■ Task requirements:
Count the lines of the rows below that contain the string "many" with matching case, and reply with the number alone.

Segment Start: Material for this task

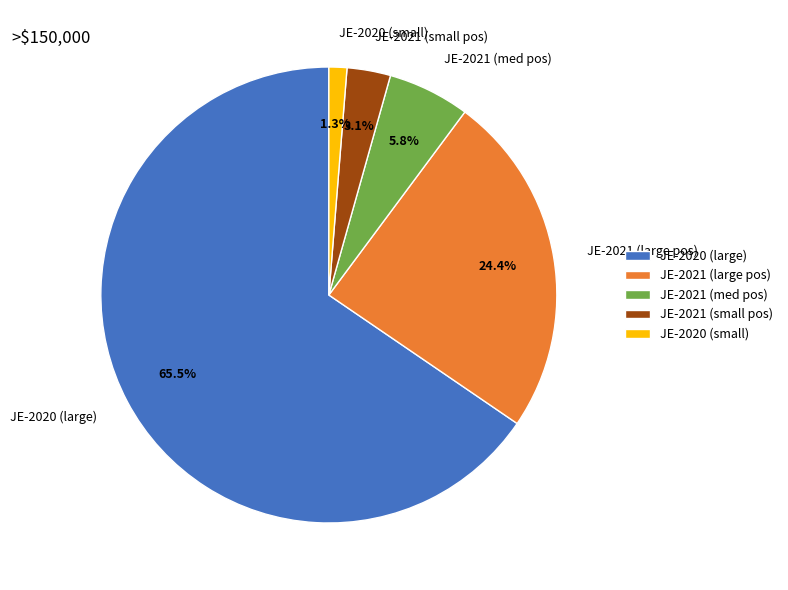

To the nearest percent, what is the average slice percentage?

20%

Segment End: Material for this task
Segment Start: Material for this task

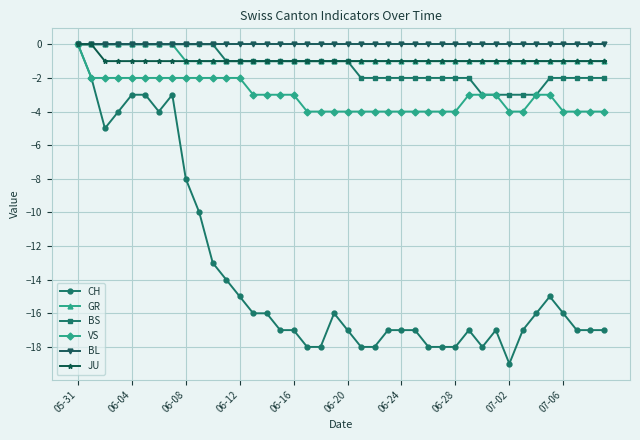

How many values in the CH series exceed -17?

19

Segment End: Material for this task
Segment Start: Material for this task

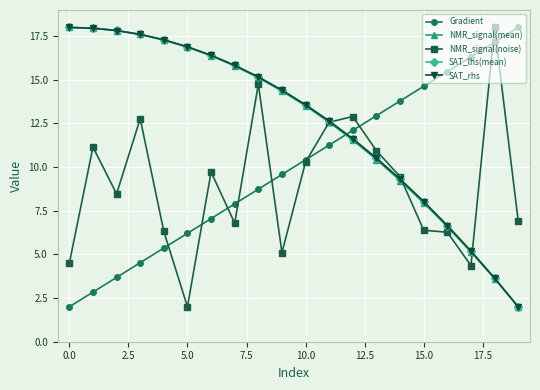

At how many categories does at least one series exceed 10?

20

Segment End: Material for this task

■ Answer space:
2